### EXERCISE
Which of the rows below contain the string "Return"? Extract each of them in full.

### SUPPLIED ENTRIES
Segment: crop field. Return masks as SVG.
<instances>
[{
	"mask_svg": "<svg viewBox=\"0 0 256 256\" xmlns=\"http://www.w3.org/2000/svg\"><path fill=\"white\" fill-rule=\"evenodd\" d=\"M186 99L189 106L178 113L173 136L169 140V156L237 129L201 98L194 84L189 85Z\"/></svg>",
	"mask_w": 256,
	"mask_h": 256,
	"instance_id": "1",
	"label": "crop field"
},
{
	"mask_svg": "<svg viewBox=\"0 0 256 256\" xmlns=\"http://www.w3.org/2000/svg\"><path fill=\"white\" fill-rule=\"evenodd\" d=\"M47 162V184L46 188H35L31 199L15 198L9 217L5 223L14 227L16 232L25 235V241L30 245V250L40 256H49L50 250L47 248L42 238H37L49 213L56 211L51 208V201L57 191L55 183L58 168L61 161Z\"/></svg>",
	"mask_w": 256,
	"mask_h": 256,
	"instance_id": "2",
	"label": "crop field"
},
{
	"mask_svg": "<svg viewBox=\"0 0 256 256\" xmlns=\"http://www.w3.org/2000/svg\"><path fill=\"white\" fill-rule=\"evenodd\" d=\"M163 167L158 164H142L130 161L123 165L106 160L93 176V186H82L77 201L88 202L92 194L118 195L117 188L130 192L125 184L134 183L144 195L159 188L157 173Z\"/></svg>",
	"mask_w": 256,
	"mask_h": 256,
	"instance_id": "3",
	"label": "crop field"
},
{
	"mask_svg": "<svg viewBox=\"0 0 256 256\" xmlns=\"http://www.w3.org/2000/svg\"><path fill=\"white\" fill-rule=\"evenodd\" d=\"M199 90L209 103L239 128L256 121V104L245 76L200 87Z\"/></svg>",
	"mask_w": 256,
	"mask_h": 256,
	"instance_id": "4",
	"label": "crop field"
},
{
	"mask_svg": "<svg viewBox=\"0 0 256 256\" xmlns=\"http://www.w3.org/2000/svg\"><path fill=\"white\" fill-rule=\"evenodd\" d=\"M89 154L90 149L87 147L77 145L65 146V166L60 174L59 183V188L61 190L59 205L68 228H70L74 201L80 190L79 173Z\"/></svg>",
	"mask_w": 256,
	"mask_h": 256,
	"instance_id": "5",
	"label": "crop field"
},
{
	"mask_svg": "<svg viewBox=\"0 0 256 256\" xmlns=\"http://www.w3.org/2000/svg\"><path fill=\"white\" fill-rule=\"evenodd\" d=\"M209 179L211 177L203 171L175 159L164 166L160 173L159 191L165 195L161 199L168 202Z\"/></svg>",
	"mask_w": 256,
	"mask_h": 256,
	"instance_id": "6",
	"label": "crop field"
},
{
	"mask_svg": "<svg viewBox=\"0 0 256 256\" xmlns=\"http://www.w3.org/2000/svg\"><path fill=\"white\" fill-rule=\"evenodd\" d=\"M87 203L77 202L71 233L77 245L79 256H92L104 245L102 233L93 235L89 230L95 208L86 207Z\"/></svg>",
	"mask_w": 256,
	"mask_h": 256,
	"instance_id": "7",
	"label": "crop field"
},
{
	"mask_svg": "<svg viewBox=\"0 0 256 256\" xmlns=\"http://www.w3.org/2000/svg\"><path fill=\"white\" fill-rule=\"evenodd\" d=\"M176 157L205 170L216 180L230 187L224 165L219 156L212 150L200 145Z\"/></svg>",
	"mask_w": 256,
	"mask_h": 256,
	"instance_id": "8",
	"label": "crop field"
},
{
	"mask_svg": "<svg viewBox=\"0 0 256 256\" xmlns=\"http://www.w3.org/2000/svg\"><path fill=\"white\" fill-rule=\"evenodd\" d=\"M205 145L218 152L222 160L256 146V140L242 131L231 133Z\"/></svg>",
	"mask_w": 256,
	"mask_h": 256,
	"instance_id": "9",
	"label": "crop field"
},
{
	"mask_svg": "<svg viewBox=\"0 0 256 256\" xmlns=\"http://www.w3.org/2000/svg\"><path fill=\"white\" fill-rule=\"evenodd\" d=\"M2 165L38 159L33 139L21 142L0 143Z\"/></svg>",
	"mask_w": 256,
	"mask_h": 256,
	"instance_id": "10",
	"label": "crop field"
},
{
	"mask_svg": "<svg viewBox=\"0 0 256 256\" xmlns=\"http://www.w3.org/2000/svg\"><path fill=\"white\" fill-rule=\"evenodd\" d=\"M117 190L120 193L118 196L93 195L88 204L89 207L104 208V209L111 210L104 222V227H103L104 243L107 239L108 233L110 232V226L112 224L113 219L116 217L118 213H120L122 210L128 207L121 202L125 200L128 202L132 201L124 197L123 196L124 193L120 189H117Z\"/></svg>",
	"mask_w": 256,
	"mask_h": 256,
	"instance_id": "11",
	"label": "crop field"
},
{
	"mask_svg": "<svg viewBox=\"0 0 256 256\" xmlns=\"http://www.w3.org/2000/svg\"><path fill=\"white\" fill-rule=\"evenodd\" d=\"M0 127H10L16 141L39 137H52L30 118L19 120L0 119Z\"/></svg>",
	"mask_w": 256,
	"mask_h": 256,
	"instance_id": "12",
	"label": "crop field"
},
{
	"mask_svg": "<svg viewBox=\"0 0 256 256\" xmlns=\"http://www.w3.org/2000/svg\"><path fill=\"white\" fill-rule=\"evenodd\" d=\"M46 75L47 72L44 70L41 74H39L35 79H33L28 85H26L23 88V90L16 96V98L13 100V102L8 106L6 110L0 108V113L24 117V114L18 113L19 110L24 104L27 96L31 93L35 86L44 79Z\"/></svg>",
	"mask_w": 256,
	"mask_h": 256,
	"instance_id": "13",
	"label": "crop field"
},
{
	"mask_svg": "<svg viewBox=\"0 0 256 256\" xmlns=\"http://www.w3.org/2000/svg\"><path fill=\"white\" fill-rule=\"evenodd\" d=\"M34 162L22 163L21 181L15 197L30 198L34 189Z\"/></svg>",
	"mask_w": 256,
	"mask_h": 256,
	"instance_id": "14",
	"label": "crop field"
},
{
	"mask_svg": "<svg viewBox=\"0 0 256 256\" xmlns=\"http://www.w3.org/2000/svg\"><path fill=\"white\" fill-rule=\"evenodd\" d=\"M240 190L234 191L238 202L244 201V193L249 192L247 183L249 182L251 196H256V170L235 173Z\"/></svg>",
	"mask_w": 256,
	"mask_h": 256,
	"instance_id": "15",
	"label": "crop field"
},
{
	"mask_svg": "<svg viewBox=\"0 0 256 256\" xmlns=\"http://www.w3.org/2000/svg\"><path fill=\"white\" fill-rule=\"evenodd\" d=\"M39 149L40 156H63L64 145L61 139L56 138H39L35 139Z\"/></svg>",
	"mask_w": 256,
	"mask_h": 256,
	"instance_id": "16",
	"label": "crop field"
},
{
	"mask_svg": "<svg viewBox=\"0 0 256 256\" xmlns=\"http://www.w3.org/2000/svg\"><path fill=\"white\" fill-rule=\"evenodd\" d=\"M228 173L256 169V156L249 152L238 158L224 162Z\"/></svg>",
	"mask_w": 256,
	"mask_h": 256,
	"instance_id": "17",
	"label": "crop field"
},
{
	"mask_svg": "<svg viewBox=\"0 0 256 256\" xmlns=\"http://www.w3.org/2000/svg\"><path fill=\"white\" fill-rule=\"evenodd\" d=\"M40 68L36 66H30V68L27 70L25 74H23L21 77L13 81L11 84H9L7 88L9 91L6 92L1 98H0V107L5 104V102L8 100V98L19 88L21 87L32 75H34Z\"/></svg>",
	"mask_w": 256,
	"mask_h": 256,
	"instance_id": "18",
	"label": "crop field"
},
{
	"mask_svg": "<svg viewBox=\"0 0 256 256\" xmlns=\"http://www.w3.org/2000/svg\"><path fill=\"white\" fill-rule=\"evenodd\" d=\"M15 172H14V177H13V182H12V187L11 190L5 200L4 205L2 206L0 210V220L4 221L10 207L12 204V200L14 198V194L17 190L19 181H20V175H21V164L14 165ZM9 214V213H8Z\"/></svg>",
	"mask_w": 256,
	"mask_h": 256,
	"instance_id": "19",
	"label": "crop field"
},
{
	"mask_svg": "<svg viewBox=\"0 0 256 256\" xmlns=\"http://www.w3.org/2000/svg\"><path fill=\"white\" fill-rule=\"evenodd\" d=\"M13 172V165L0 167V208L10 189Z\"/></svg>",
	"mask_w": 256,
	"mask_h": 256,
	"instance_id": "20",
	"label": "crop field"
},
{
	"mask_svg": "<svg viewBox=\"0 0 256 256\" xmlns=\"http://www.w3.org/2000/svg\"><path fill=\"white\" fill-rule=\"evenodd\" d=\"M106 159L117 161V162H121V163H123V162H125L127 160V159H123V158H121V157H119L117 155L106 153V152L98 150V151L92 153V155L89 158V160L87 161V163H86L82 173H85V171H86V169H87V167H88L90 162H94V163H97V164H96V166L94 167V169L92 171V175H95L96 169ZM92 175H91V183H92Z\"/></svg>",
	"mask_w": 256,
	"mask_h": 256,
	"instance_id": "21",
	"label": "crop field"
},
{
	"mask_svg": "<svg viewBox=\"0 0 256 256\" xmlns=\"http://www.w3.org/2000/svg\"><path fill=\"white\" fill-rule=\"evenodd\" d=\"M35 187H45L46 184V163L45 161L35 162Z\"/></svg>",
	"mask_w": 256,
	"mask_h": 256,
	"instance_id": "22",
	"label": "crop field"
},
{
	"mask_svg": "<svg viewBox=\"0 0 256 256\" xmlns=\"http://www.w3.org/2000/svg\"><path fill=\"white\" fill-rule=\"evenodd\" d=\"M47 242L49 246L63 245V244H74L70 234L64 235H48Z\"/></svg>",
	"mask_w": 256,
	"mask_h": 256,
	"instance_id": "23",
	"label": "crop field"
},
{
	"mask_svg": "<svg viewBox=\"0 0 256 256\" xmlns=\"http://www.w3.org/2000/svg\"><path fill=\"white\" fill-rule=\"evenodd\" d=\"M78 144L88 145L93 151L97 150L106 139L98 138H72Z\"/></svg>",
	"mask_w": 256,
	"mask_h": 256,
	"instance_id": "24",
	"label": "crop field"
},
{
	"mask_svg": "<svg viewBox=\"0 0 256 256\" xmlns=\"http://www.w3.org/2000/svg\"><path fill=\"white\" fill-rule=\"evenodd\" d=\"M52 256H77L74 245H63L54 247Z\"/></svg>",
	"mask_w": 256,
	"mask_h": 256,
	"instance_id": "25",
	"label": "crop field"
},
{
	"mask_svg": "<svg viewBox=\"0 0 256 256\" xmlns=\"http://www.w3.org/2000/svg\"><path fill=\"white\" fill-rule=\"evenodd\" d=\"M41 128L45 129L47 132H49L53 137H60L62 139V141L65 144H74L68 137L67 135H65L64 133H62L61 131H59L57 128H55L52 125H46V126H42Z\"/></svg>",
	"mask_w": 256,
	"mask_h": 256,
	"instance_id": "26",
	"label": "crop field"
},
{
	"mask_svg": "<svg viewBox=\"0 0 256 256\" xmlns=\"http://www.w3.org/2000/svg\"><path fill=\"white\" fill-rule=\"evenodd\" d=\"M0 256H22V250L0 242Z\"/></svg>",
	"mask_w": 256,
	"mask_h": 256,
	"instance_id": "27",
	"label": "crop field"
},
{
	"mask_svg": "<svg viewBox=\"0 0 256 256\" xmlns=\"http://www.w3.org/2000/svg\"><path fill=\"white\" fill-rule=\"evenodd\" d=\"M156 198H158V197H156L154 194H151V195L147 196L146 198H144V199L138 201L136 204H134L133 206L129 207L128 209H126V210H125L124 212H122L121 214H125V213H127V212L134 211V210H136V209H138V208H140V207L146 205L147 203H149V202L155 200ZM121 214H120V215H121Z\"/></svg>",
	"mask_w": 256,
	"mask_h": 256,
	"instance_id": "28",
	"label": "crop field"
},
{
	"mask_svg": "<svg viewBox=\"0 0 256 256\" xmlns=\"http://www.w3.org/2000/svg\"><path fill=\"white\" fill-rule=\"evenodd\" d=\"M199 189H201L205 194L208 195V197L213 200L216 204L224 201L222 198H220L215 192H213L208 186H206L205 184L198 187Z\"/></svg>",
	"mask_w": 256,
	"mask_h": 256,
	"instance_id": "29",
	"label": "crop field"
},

### ANSWER TO THE PROBLEM
Segment: crop field. Return masks as SVG.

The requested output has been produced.